2006 South Korean television series

Someday is a 2006 South Korean television series starring Bae Doona, Kim Min-jun, Lee Jin-wook, and Oh Yoon-ah. It aired on cable network OCN at 22:00 every Saturdays and Sundays, starting November 11, 2006, but on November 24, 2006, switched to 23:00 every Friday night. The series has 16 episodes.

== Premise ==
The series revolves around 4 characters: Hana, a successful manga artist who leaves Japan to go back to Korea; Go Jin Pyo, a doctor, and great admirer of Hana's books; Hye Young, a friend of his, who works in animation; and Lim Seok Man, a troubled personality.

==Cast==
===Main cast===
- Bae Doona as Hana Yamaguchi
- Kim Min-jun as Go Jin-pyo
- Lee Jin-wook as Lim Seok-man
- Oh Yoon-ah as Jung Hye-young

===Supporting===
- Choi Family
- Yoon Won-suk as Choi Jae-deok (Seok-man's friend)
- Lee Eun as Choi Yoon-deok / Sammy (sister)
- Kim Mi-kyung as Ms Choi (mother)
- Kang Shin-il as Mr Choi (father)

- Other people
- Jung Young-sook as Ha-na's grandmother
- Ahn Yeo-jin as Sook-hyun (Ha-na's aunt)
- Kim So-ra as Sachiko (Ha-na's friend, Sook Hyun's daughter, 22)
- Shin Goo as Oh Bong-soo (Hye-young's boss)
- Park Dong-bin as Hyung-in (Dr Go's friend, doctor co-worker)
- Song Ji-young as Baek Eun-joo (Dr Go's nurse)
- Oh Jung-se as Seo Jung-joon (private loan collector)
- Ye Soo-jung as Gumiko (Ha-na's Japanese neighbor)
- Jun Sung-hwan as Jun Young-gil (street cleaner)
- Park Joo-hyung
- Lee Moo Saeng

== Production ==
The series was filmed on location in Nagoya (Japan).
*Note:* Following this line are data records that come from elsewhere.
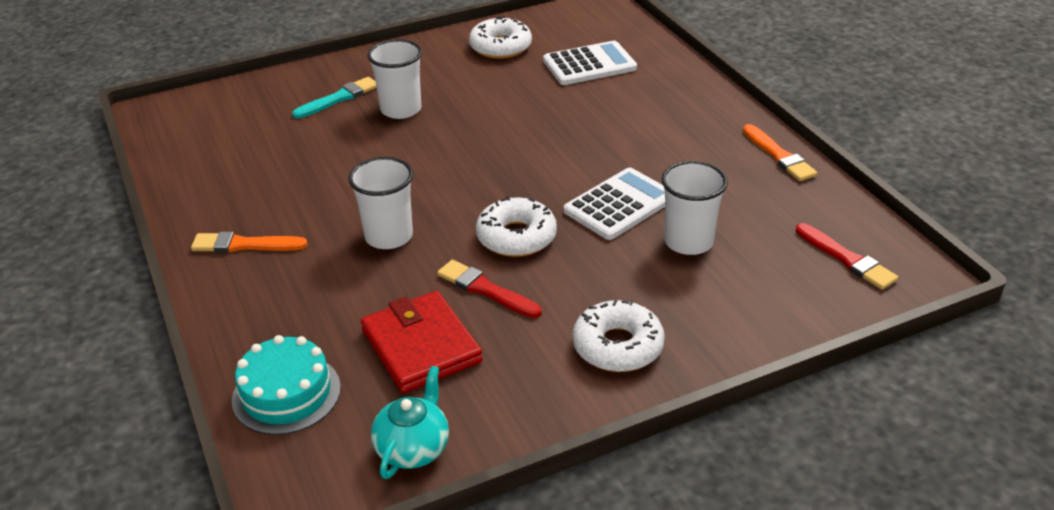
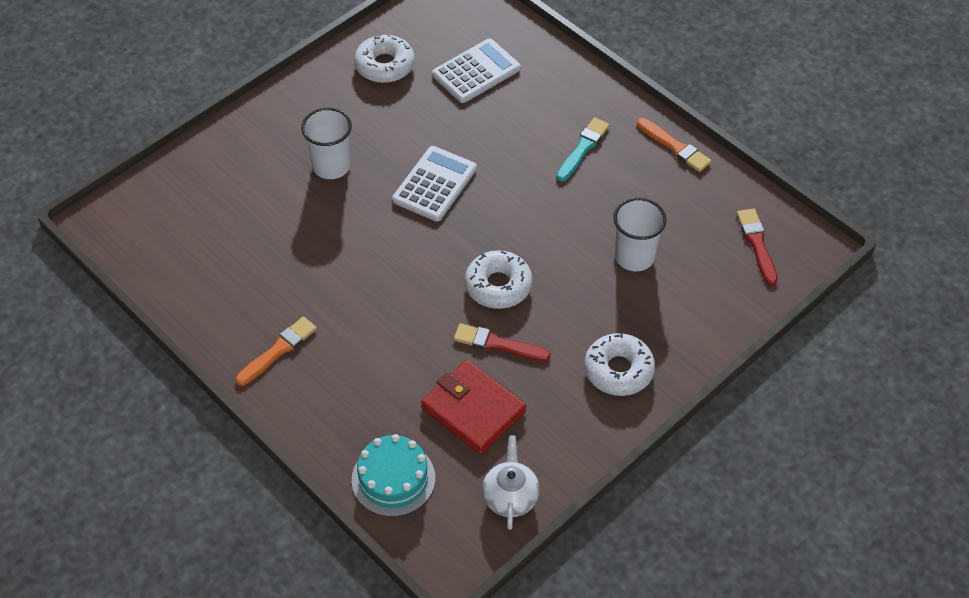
camera: 20 degrees left, 15 degrees up
orange brush [191,232,307,253] -> orange brush turned 150 degrees clockwise [236,317,317,386]
turquoise brush [292,77,376,119] -> turquoise brush moved to [556,117,610,182]
white cup [348,157,413,249] -> none
turquoise teapot [371,366,449,479] -> white teapot [482,435,540,530]
white calculator [564,167,665,240] -> white calculator moved to [392,146,477,221]
red brush [796,223,898,290] -> red brush turned 135 degrees counterclockwise [737,209,778,285]

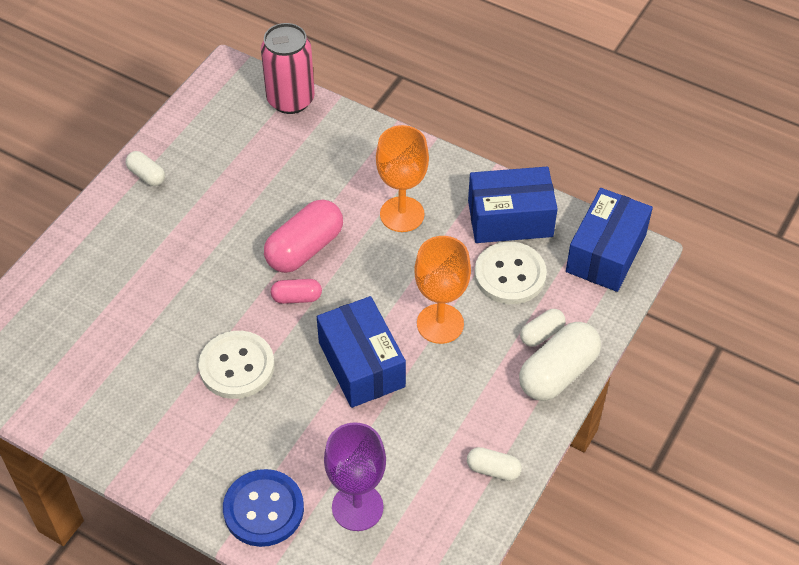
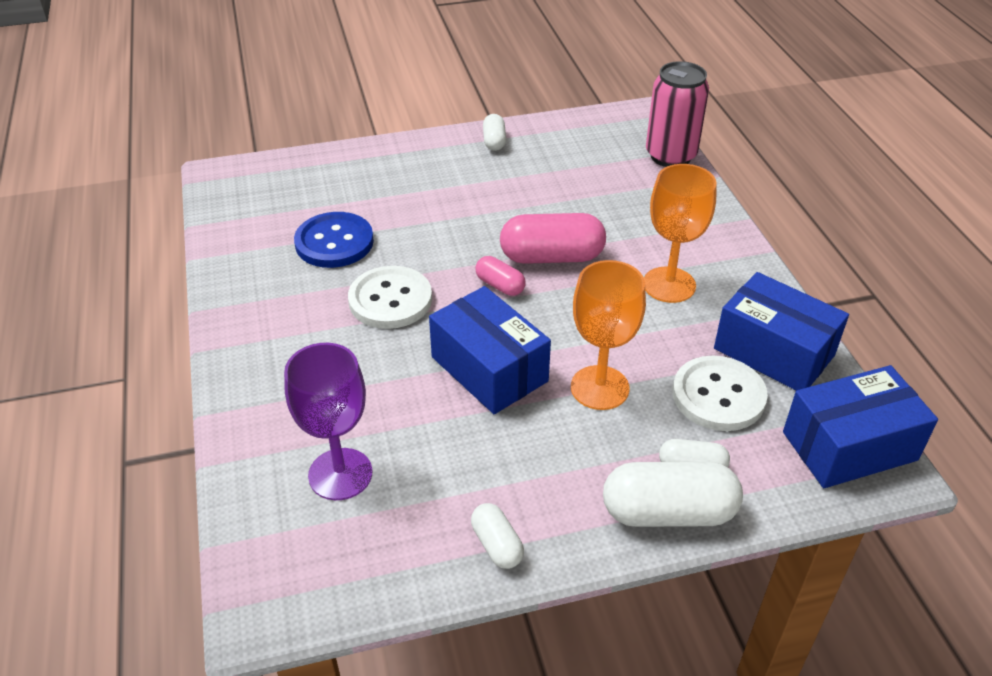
camera: 45 degrees right, 10 degrees down
blue button [223,469,304,547] -> blue button moved to [294,212,374,268]
blue box [317,296,406,408] -> blue box turned 60 degrees counterclockwise [429,286,551,414]

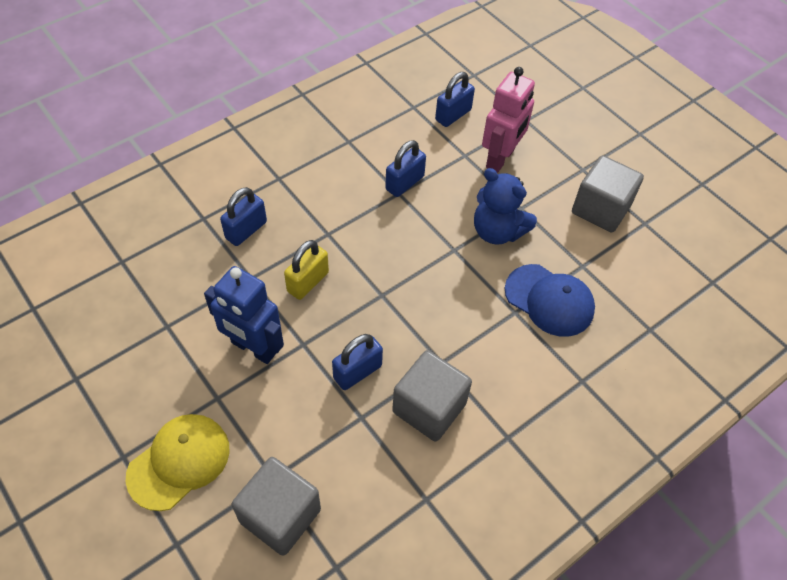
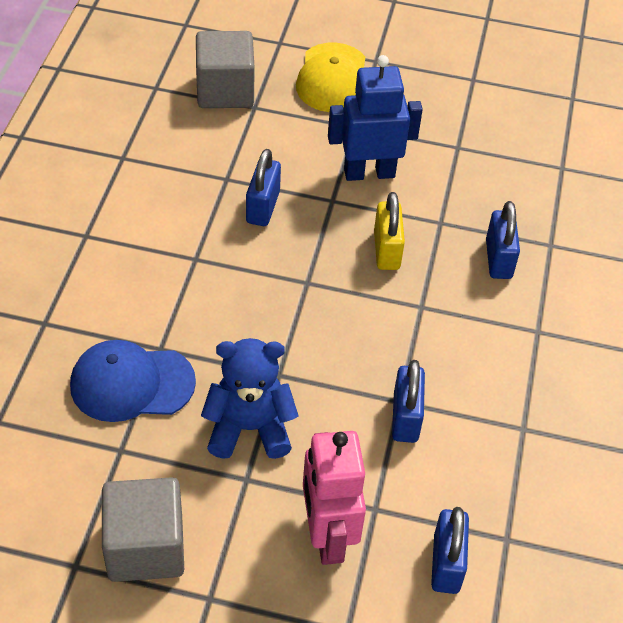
camera: 140 degrees right, 5 degrees down
grey cube [392,350,472,442] -> none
It is also "the first Korean drama to integrate animation and live action."

== Reception ==
A review of the series stated, "Someday isn't as groundbreaking or original as it initially purports itself to be, but despite all the frustrating aspects I listed, there is still a lot to like here, thanks in large part to the performances of the main cast, an interesting work environment that isn't explored half as much as it should be, and a masterful finale. Personally, I could've done without all the soul-crushing personal tragedy and been happy with a breezy look at the world of manga and anime artists, albeit with a touch of personal discovery and romance ". while DVD Talk found, "For what it is, Someday is a solid drama that has a strong lineup of characters. The four have a good chemistry together and turn a somewhat somber love story into an invigorating and enjoyable viewing experience."

== Broadcast ==
In 2007 the distribution rights were sold for broadcast in Japan.